Can Pandora Persuade Indians to Love Silver?February 02, 17
One of the more surprising announcements of the past week was that global jewelry firm Pandora is planning to open stores in India. Not in the sense of why would they do that, but rather how come they never did it before?
It seems extraordinary that a jewelry giant like Pandora would not already have a presence in a country like India, with its love of jewelry and all things colorful. As the father of two daughters, I am quite au fait with Pandora's products and I wasn't aware that it was actually possible today to travel to a country and not run into the ubiquitous stores.
Pandora will open 50 shops in the sub-continent in the next three years as part of an ambitious expansion plan. And since the Indian jewelry market is estimated to be worth in excess of $40 billion a year and forecast to grow by 7 percent annually over the next four years, according to Pandora, the expansion plan makes perfect sense.
It could be that Pandora has never dipped its toe into the Indian market before because jewelry buyers in the country are known to have a love of gold and diamond items rather than silver pieces which account for just 5 percent of sales. The vast majority of Pandora's jewelry is made from silver.
Could Pandora be banking on a move towards western jewelry brands, particularly by younger Indians? It seems likely and makes sense given India's desire for other western products, from clothing to electronics.

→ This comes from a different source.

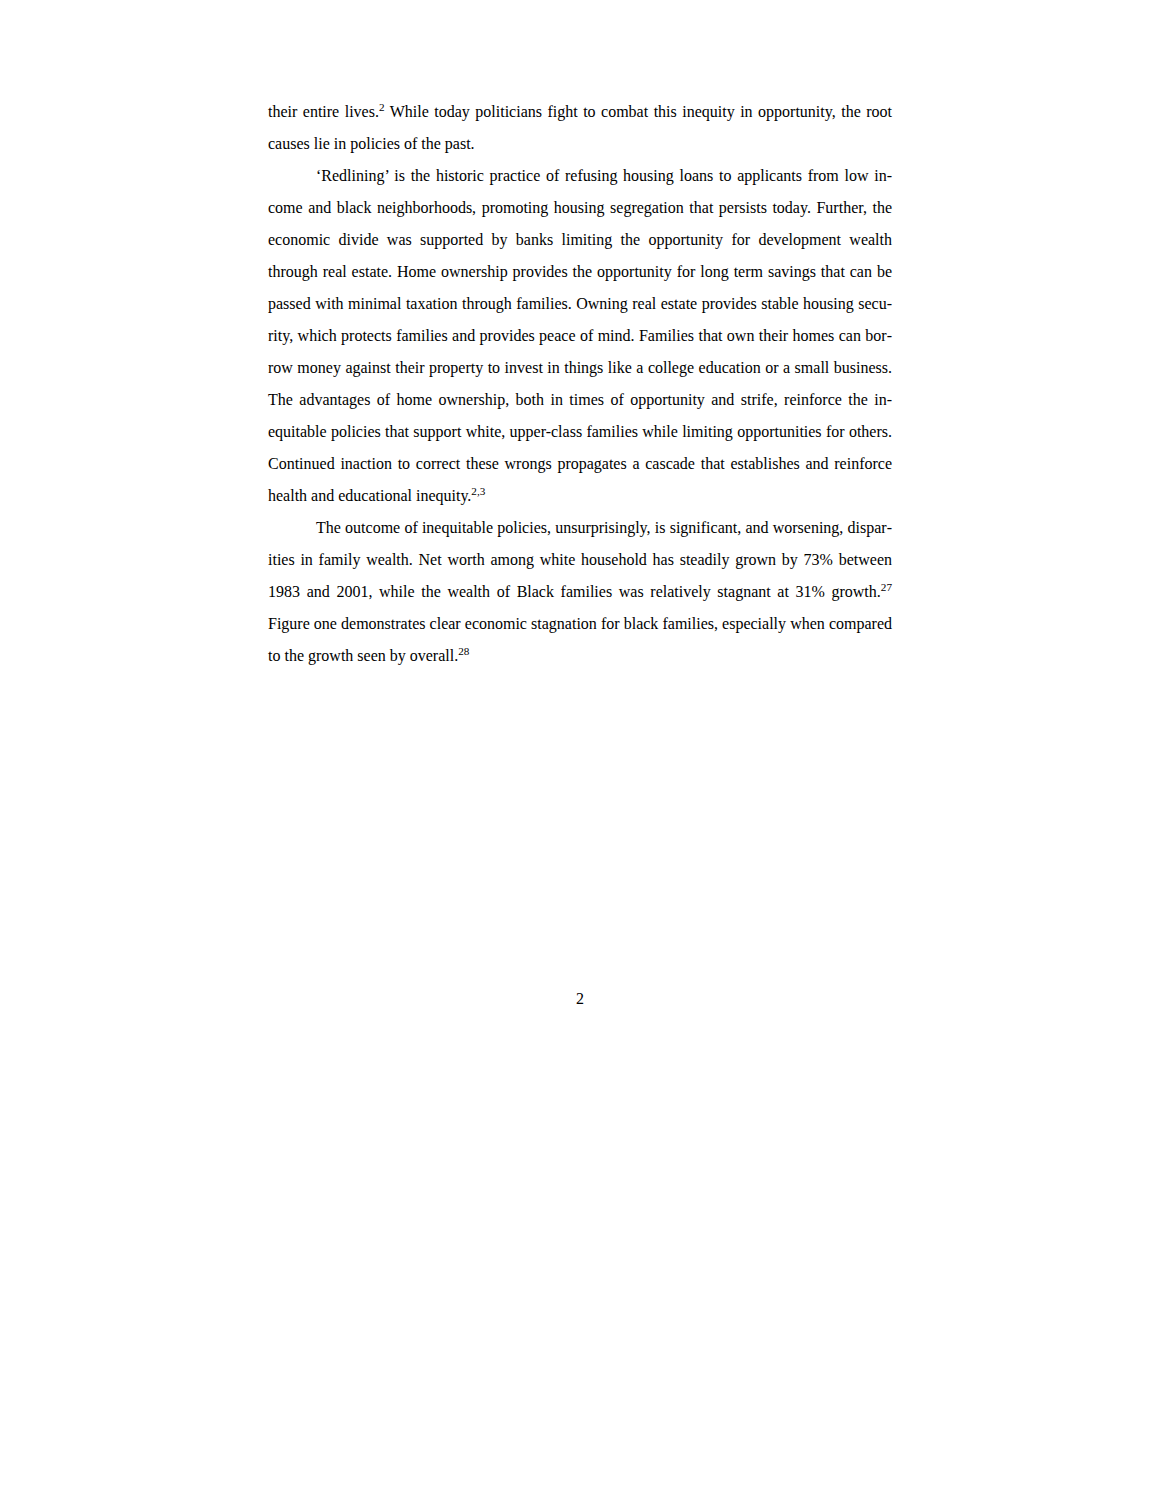their entire lives.2 While today politicians fight to combat this inequity in opportunity, the root causes lie in policies of the past.
‘Redlining’ is the historic practice of refusing housing loans to applicants from low income and black neighborhoods, promoting housing segregation that persists today. Further, the economic divide was supported by banks limiting the opportunity for development wealth through real estate. Home ownership provides the opportunity for long term savings that can be passed with minimal taxation through families. Owning real estate provides stable housing security, which protects families and provides peace of mind. Families that own their homes can borrow money against their property to invest in things like a college education or a small business. The advantages of home ownership, both in times of opportunity and strife, reinforce the inequitable policies that support white, upper-class families while limiting opportunities for others. Continued inaction to correct these wrongs propagates a cascade that establishes and reinforce health and educational inequity.2,3
The outcome of inequitable policies, unsurprisingly, is significant, and worsening, disparities in family wealth. Net worth among white household has steadily grown by 73% between 1983 and 2001, while the wealth of Black families was relatively stagnant at 31% growth.27 Figure one demonstrates clear economic stagnation for black families, especially when compared to the growth seen by overall.28
2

"Jewelry as a fashion statement is increasingly popular among consumers and with India already being one of the largest jewelry markets in the world, the country holds a great potential for Pandora," said Chief Executive Anders Colding Friis.
As a first step, Pandora has signed a letter of intent with Pan India Charms & Jewellery Private Limited for distribution of its jewelry in India. Under the terms of the distribution agreement, Pan India will be granted exclusive distribution rights for Pandora jewelry in India. It's safe to assume that Pandora is aiming to check out the market demand before putting in place its own distribution network.
For now, Pandora will establish branded sales distribution focusing on concept stores and shop-in-shops, initially in Delhi, Mumbai and Bangalore, via its distribution partner. The initial expectation is to open around 50 concept stores in India over a three-year period, with around five stores expected to be opened in 2017. The first opening is planned for the first quarter of this year.
Pandora had around 2,200 stores worldwide at the end of the third quarter of 2016. It said last year that it expects to open 200 to 300 new stores annually from 2016 to 2018. Clearly, rapid expansion in the huge Indian market would enable it to comfortably achieve its targets.
The expansion into India also makes sense given recent developments relating to the growth of Pandora's manufacturing facilities a relatively short distance away in Thailand. A new factory in Lamphun will commence commercial production in the coming months, while the building of an additional site in Gemopolis, named Triple A, has already started.
And, as with all products, the aim is to get them made, dispatched and into the retailer's hands as soon as possible. Pandora has already managed to reduce the period between order and delivery of the items to three to six weeks from three to eight weeks. And the aim is to cut it even further – to around four weeks on average by 2019.
By that time, of course, the jewelry maker will have a much clearer idea of the size and demand from India.